▸ Exercise objective: Please continue the managed services agreement below from its last line, before the items that follow it.

▸ Supplied passage:
▬▬▬▬▬▬▬▬▬▬

This Managed Services Agreement (hereafter referred to as “Agreement”) is Invincia Technologies, LLC. (hereafter referred to as Invincia Technologies) and our Clients.

Technology Plan Excluded Services:

  • Project Work: Installation and configuration of new equipment, major systems/hardware upgrades, virtualization, major network reconfiguration, office relocations, etc. Projects will be quoted by the sales team prior to work being performed to seek the client’s approval for additional billing.
  • Major Software Upgrades: OS upgrades, new management systems, database implementations, etc.
  • Disasters: Recovering and rebuilding after floods, fires, earthquakes, lightning strikes, pipe leaks, power surges/failures, etc.
  • Legacy Hardware: Limit the age of hardware and software you support. For example, no servers older than six years and/or running an OS more than two generations old.
  • Additional charges for special requests (i.e. equipment such as network protocol analyzers) may apply.
  • Low-voltage network infrastructure cabling.
  • Out-of-state onsite support unless previously specified in this agreement.
  • Parts, equipment, or software for the client’s environment that has not previously been outlined in this agreement.

▬▬▬▬▬▬▬▬▬▬

▸ Collected data:
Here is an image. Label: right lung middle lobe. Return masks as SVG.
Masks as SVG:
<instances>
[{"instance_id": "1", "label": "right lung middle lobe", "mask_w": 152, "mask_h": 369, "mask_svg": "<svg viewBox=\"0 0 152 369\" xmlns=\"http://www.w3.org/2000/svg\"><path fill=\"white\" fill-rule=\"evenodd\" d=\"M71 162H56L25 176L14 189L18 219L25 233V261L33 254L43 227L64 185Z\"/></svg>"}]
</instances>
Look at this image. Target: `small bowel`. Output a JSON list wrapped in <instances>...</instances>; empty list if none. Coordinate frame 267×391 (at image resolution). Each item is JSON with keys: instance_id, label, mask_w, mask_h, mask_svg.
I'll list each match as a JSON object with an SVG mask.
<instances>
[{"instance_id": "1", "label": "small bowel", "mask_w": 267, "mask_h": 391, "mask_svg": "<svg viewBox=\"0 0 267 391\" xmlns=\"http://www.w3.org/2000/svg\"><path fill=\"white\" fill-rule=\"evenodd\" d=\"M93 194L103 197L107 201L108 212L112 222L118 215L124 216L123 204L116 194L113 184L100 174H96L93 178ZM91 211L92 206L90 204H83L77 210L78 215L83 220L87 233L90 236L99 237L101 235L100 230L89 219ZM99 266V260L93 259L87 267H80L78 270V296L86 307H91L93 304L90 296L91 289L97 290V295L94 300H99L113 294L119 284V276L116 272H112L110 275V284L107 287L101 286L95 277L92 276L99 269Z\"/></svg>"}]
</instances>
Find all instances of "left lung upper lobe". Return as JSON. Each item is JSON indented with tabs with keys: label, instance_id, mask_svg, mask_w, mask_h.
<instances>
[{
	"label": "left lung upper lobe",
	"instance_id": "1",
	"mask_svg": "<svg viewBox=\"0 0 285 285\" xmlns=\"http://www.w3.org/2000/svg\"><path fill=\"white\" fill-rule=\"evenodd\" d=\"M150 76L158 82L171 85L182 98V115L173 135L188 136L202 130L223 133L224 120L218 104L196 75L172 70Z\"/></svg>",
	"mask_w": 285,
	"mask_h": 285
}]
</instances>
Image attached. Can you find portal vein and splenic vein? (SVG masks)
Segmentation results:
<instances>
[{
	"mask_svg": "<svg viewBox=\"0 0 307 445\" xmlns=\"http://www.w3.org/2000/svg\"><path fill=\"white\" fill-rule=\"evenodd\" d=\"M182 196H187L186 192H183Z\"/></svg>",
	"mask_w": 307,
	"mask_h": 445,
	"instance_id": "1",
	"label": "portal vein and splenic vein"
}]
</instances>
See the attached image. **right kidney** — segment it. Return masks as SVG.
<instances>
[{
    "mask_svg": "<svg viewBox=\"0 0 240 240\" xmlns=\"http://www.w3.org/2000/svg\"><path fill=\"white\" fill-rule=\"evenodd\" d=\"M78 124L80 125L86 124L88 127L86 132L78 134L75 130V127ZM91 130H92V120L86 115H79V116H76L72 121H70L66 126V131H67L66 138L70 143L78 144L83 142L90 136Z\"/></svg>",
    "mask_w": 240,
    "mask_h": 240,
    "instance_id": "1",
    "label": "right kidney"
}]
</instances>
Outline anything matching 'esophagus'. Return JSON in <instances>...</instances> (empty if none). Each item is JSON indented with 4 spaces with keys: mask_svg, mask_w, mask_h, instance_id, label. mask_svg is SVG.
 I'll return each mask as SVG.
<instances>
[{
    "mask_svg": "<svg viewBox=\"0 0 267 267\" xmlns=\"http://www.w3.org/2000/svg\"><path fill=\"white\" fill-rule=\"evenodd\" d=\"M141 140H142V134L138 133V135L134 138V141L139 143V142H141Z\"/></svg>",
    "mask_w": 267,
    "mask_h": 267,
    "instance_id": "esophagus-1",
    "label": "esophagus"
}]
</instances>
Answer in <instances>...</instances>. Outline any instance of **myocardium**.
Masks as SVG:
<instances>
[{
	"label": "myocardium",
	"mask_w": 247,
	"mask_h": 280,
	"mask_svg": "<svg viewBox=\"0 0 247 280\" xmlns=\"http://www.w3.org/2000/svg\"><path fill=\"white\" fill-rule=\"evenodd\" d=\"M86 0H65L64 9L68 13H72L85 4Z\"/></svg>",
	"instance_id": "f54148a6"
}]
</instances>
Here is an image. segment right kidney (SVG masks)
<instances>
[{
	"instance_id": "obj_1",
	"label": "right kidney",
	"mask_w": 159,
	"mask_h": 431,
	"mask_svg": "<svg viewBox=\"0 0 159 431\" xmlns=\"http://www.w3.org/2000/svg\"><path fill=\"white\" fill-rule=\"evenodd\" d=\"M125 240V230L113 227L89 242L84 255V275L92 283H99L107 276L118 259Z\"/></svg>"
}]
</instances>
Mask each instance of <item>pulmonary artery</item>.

▬▬▬▬▬▬▬▬▬▬

▸ Response:
  • The cost of any Software, Licensing, or Software Renewal, or Upgrade Fees if not previously mentioned.
  • The cost of any 3rd Party Vendor or Manufacturer Support or Incident Fees of any kind not previously mentioned.
  • The cost of bringing the Client's environment up to the minimum standards required for Services.
  • Web services of any kind unless previously specified in this agreement.
  • Programming code modification or software maintenance unless previously specified in this agreement.
  • Training Services of any kind unless previously outlined in this agreement.
  • Subject to price changes at the end of each contract term.

Invincia Technologies Minimum Standards Required for Services:

  1. All Servers with Microsoft Windows Operating Systems must be running Windows 2016 Server or later.
  2. All Desktop PCs and Notebooks/Laptops with Microsoft Windows Operating Systems must be running Windows 10 or later.
  3. All Server and Desktop Software must be Genuine, Licensed, and Vendor-Supported.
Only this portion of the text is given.